= Beginning of Section =
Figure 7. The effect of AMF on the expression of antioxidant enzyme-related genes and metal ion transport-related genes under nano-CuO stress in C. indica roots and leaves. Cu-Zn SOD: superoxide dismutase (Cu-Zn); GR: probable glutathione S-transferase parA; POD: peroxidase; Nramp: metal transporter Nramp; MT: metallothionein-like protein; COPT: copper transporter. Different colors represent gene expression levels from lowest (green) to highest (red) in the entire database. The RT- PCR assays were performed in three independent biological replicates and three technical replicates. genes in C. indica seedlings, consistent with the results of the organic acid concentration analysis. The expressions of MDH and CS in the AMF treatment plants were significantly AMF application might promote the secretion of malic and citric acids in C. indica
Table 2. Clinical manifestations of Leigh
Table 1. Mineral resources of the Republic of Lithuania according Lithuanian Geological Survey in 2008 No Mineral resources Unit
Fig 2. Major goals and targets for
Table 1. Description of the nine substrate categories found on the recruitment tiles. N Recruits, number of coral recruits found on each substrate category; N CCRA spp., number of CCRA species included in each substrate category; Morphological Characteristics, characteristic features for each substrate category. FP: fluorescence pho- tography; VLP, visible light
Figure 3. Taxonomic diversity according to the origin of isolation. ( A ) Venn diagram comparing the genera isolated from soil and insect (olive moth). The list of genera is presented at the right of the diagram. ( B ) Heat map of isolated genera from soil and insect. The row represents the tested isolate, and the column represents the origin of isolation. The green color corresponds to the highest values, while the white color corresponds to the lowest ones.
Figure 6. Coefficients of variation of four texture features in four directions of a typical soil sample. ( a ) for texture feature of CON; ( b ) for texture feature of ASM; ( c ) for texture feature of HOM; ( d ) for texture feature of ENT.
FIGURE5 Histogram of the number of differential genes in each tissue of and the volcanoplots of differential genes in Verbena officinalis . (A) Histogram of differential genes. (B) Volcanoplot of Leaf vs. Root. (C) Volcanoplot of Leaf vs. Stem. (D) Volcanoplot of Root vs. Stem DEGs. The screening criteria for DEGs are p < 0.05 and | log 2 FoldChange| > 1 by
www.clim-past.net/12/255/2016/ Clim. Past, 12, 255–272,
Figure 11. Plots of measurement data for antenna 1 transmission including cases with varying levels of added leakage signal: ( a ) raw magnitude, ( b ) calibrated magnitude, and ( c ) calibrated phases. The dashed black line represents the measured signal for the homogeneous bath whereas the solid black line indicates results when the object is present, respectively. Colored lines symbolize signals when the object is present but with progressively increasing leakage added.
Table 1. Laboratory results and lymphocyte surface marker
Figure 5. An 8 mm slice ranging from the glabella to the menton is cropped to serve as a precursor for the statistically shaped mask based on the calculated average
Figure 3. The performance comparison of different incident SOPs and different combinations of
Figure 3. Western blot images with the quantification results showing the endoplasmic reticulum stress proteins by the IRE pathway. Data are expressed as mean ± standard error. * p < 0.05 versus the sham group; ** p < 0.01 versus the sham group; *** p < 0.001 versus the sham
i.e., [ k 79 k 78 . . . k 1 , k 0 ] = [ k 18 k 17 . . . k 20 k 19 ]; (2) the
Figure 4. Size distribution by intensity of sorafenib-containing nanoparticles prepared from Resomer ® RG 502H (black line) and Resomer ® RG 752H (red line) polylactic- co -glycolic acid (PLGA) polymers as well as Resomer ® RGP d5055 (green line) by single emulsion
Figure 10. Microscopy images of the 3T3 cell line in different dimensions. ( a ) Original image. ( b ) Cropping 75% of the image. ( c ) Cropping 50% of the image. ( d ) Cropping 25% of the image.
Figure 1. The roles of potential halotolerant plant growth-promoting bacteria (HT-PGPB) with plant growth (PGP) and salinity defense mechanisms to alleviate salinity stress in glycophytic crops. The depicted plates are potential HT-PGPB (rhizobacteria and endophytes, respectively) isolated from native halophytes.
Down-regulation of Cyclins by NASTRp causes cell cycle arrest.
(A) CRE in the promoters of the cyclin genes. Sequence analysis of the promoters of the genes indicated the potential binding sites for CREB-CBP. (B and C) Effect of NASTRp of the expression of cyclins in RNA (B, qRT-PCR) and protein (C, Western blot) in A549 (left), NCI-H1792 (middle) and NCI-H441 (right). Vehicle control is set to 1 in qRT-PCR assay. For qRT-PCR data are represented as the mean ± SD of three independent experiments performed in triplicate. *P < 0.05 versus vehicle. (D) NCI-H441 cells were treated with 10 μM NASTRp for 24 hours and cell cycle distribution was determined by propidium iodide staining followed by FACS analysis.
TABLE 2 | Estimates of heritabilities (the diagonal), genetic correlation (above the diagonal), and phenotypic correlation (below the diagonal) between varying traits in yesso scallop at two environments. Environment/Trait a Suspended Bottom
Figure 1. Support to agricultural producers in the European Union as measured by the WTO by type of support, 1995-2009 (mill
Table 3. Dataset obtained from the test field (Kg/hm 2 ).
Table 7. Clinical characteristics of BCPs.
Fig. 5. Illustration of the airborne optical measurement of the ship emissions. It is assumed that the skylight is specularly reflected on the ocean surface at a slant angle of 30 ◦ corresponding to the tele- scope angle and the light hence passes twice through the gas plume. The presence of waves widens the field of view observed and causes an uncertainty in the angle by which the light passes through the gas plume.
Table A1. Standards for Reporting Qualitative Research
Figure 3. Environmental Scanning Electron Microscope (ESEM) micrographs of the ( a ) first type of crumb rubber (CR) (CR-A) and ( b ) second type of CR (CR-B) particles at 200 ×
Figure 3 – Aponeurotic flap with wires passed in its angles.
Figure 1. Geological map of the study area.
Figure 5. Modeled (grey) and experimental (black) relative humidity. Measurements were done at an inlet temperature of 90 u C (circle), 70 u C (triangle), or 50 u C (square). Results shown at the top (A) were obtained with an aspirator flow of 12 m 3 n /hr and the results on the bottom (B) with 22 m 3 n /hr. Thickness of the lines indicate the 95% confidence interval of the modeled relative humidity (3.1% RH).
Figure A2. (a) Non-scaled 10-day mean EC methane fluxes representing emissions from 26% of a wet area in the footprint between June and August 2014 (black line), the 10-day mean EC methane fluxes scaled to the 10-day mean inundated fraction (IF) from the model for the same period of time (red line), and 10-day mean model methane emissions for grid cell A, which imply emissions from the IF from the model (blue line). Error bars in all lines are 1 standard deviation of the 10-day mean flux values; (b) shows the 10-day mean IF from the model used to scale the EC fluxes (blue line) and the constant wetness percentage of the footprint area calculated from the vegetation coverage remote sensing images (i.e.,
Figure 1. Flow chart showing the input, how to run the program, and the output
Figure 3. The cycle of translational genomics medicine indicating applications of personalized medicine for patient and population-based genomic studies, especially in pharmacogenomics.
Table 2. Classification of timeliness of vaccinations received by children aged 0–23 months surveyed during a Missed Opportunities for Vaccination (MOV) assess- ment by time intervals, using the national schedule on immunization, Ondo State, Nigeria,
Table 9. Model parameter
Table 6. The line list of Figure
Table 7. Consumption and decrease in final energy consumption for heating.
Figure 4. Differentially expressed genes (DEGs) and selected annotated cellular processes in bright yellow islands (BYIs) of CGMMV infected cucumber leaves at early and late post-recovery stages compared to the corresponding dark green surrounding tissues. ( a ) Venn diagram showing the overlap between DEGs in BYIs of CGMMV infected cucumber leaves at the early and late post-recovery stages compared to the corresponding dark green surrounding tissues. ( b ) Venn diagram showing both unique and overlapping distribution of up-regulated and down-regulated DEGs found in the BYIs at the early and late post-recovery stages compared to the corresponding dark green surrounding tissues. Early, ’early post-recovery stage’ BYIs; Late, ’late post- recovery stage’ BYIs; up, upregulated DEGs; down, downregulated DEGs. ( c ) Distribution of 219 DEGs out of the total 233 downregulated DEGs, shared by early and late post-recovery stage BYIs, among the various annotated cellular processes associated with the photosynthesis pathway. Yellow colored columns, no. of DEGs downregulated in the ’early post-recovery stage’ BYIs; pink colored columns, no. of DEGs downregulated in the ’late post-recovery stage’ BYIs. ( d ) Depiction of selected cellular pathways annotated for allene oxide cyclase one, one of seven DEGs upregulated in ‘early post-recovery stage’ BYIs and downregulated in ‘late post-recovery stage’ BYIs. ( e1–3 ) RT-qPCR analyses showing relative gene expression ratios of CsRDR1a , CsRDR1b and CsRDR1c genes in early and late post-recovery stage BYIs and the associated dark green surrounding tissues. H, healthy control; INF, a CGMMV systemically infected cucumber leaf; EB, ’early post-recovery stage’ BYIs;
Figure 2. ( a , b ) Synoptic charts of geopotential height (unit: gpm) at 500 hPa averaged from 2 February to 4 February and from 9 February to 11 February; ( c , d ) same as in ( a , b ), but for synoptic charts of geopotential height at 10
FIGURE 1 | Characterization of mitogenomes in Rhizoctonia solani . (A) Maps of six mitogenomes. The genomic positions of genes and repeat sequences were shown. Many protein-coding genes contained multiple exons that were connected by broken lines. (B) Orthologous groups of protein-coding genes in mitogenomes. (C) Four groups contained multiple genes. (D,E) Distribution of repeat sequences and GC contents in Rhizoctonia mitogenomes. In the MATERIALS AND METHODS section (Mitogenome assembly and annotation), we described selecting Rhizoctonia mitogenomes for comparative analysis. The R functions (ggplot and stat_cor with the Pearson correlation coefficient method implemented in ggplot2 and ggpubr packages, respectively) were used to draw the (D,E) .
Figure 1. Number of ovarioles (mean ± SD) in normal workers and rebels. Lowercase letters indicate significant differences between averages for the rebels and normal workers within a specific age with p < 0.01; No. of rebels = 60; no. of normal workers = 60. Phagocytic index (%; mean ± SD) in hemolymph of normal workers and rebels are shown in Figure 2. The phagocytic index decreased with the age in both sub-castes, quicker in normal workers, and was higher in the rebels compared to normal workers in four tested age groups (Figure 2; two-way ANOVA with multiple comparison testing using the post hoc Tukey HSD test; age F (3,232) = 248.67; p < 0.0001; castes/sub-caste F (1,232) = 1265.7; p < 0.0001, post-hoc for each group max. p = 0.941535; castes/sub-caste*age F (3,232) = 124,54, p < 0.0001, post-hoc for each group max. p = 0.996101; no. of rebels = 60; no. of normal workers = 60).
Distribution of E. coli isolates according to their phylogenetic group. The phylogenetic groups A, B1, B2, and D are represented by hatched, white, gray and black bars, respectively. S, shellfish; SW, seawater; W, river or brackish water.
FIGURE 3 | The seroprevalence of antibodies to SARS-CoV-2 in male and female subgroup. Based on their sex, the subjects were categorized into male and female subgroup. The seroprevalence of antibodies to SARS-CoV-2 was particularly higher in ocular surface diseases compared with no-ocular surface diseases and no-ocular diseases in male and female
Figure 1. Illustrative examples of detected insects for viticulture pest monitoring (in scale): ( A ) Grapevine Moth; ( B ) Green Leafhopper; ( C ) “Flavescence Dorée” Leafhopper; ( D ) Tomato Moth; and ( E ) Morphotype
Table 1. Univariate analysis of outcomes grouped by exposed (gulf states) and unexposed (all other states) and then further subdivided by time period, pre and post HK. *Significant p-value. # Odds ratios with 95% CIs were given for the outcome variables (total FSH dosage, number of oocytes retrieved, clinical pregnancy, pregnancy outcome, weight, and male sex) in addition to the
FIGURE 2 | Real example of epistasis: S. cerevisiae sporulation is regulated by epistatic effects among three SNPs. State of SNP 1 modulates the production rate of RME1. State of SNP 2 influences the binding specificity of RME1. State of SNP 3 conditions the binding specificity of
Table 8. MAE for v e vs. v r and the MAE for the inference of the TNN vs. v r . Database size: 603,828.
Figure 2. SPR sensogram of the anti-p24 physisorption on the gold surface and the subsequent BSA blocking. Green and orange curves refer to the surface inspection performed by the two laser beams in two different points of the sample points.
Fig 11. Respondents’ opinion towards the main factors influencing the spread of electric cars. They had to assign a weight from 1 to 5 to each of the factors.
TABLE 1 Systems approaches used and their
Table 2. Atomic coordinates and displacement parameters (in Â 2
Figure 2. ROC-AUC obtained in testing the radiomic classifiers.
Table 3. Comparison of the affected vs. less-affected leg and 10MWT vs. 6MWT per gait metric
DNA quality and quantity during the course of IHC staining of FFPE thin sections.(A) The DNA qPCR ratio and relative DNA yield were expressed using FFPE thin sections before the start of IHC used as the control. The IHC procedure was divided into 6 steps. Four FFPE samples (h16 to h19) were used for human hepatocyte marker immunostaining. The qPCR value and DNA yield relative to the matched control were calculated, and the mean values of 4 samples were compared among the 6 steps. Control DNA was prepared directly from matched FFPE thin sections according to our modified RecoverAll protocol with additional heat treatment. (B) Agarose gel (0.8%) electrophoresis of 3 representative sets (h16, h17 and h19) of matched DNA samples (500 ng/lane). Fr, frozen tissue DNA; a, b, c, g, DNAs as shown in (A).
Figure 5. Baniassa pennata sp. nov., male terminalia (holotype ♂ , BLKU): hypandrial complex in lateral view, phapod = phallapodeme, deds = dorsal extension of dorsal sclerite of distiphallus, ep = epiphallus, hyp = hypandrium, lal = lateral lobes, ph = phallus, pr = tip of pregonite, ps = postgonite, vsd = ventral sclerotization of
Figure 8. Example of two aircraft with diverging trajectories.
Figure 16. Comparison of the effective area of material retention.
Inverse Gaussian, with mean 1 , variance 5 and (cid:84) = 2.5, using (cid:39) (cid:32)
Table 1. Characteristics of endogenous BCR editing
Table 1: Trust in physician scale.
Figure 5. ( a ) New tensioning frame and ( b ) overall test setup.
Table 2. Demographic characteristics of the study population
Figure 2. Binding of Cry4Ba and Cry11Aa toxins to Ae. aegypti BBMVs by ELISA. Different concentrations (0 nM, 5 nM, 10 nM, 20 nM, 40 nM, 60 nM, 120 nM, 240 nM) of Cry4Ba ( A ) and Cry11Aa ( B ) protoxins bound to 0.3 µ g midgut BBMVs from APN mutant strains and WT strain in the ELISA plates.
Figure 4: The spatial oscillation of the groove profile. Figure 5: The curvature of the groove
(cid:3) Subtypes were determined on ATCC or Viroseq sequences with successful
= End of Section =
§ **PROBLEM STATEMENT**
As the answer, set down only the lines from the data above between the one holding "Table A1. Standards" and the one holding "Figure 3. The cycle", inclusive, exactly as they read.

§ **YOUR RESPONSE**
Table A1. Standards for Reporting Qualitative Research
Figure 3. Environmental Scanning Electron Microscope (ESEM) micrographs of the ( a ) first type of crumb rubber (CR) (CR-A) and ( b ) second type of CR (CR-B) particles at 200 ×
Figure 3 – Aponeurotic flap with wires passed in its angles.
Figure 1. Geological map of the study area.
Figure 5. Modeled (grey) and experimental (black) relative humidity. Measurements were done at an inlet temperature of 90 u C (circle), 70 u C (triangle), or 50 u C (square). Results shown at the top (A) were obtained with an aspirator flow of 12 m 3 n /hr and the results on the bottom (B) with 22 m 3 n /hr. Thickness of the lines indicate the 95% confidence interval of the modeled relative humidity (3.1% RH).
Figure A2. (a) Non-scaled 10-day mean EC methane fluxes representing emissions from 26% of a wet area in the footprint between June and August 2014 (black line), the 10-day mean EC methane fluxes scaled to the 10-day mean inundated fraction (IF) from the model for the same period of time (red line), and 10-day mean model methane emissions for grid cell A, which imply emissions from the IF from the model (blue line). Error bars in all lines are 1 standard deviation of the 10-day mean flux values; (b) shows the 10-day mean IF from the model used to scale the EC fluxes (blue line) and the constant wetness percentage of the footprint area calculated from the vegetation coverage remote sensing images (i.e.,
Figure 1. Flow chart showing the input, how to run the program, and the output
Figure 3. The cycle of translational genomics medicine indicating applications of personalized medicine for patient and population-based genomic studies, especially in pharmacogenomics.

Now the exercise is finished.